God had told me back in March that my ministry would be starting soon, but I had no idea how it was going to get started. There was nothing I could really do, so I continued to wait. Then, on October 8, 2019, I got an unexpected Facebook message on my ministry page. It was from someone named, “Alfred Burooro” and it said:
My dear brothren in the Lord, I request you come to Uganda support the church and work together in the ministry, may God bless you as you come in Uganda, Bishop Alfred Burooro,
My initial thought was that this was some kind of scam. I mean, nobody contacts you out of the blue requesting that you go to a foreign country without some kind of ulterior motive, right? I would have ignored the message, except Facebook’s page algorithm requires you to respond to page messages within a certain amount of time in order to maintain a good response rate. So I responded with a simple question to try and figure out what Alfred’s real intentions were. I fully expected him to ask for money after a few back and forth messages. But that didn’t happen. Alfred appeared to be completely legit.
When I couldn’t find any kind of possible scam taking place, I decided to do some research on the internet to see if I could find out more about Mr. Burooro. There were very few references about him, but what I did find was someone by the name of Ron Kinnear from South Africa who had traveled to Uganda to minister there. In his May 2017 ministry letter, Ron mentions the name, “Bishop Alfred Burooro”. The information in Ron’s newsletter matched the information that Alfred was giving me on Facebook. In one final test for authenticity, I asked Alfred if he could give me Ron’s phone number so that I could call Ron and get more information about the needs of Alfred’s church. To my surprise, Alfred gave me Ron’s cell phone number.
Now perhaps I was being overly skeptical, but I’ve never gotten a ministry invite from a complete stranger before. Remember Ephesians 3:20 (“To him who is able to do far more abundantly than all that we ask or think.”)? To me, this ministry invite was so much more than I could have ever thought of, that I just couldn’t believe it was real. But it was real. Alfred Burooro is a real person in Uganda. His church, The Apostolic Faith Mission (AFM), is a real church. And the invite to Uganda is a real invite.
So now the work begins. As with any ministry, this is not about me – this is about the people that need to hear the good news of Jesus Christ, and the family of believers that need hope and encouragement. This is about expanding the Kingdom of God to Uganda and beyond.

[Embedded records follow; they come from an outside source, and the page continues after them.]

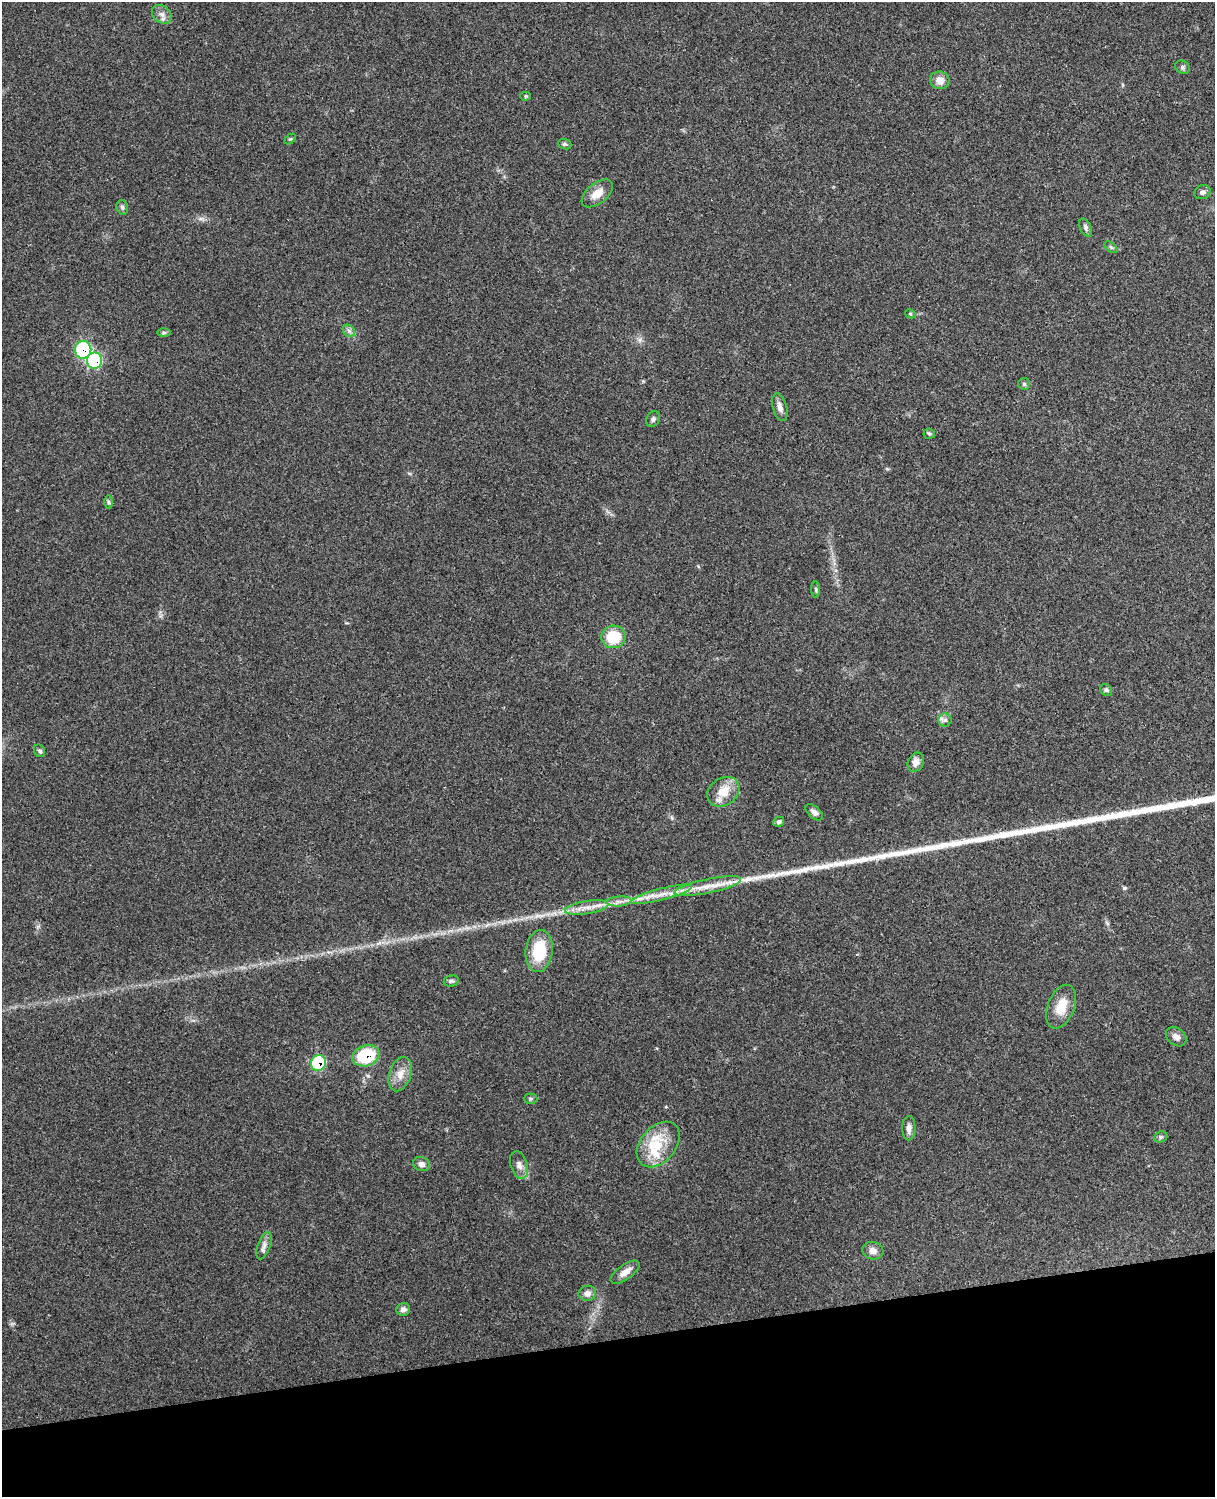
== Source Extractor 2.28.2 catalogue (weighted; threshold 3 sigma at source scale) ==
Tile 10 of 4 x 3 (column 2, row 3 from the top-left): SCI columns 1330-2542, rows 164-1658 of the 5088 x 4927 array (HDU 1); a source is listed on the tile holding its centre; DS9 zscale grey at full resolution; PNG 1217 x 1499 px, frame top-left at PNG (2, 2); each listed source drawn as its Kron ellipse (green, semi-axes under 4 px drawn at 4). Shown black and unused: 10% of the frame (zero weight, under 3 of 4 exposures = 6% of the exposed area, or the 3 px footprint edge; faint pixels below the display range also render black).
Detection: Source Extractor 2.28.2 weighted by HDU 2 'WHT'; one run over the whole footprint, this tile lists its part. Background 0.109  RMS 0.0066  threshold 0.0297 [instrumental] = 3 sigma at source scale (4.5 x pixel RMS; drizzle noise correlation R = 1.50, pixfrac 1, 0.05/0.05 arcsec/px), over >= 5 px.
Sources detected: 56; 4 inside a brighter listed object's ellipse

My first trip to Uganda will be a learning mission. I will be meeting with Alfred and his leadership team to learn about their needs, and their vision for the future of their church and school.

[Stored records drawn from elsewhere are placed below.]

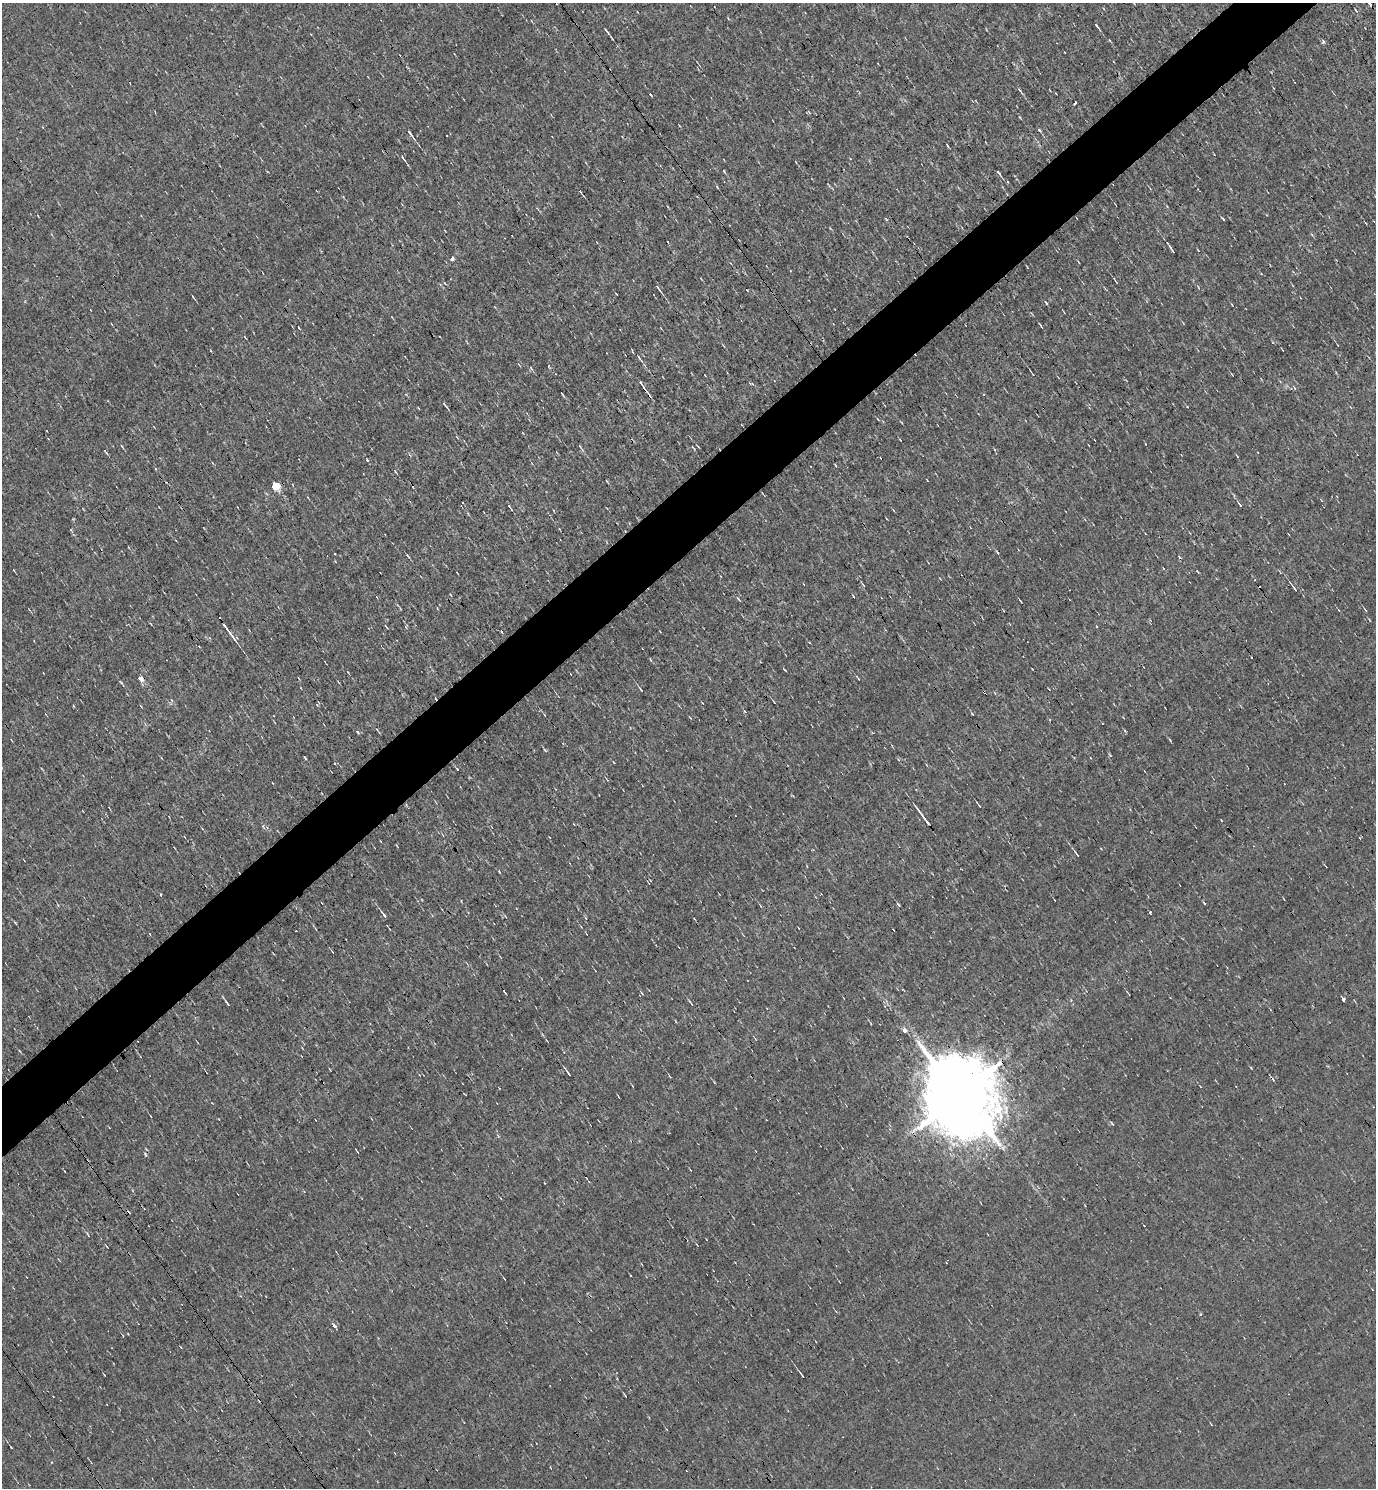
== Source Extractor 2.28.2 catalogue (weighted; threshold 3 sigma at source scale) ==
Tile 10 of 4 x 4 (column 2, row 3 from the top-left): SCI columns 1668-3041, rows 1487-2972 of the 5939 x 5945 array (HDU 1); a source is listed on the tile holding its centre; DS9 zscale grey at full resolution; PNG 1378 x 1490 px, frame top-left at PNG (2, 3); no overlay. Shown black and unused: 5% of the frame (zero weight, under 3 of 4 exposures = <1% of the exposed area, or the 3 px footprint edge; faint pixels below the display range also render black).
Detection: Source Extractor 2.28.2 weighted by HDU 2 'WHT'; one run over the whole footprint, this tile lists its part. Background -0.00744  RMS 0.058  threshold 0.262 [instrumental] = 3 sigma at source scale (4.5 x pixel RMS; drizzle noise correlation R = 1.50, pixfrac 1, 0.05/0.05 arcsec/px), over >= 5 px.
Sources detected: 91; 5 cosmic-ray / hot-pixel residue — not listed; the other 86 listed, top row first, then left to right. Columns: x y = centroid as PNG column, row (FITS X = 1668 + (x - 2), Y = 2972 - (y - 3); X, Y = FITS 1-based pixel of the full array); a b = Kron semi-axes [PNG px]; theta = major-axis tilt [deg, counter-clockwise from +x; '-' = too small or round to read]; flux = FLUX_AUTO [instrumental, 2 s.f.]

I am currently working on getting my passport and making preparations for my first trip to Uganda. I’m not sure when exactly I’ll be going to Uganda, but I think it will be somewhere around March or April of 2020.
There are still a lot of things that need to happen before I can travel, and God will have to come through in a big way on a few of those in order for this ministry trip to take place. I know God will do it, I just don’t know how. One thing I am certain of: whatever God does to make this ministry trip happen, it will be more than I could ever ask or think of.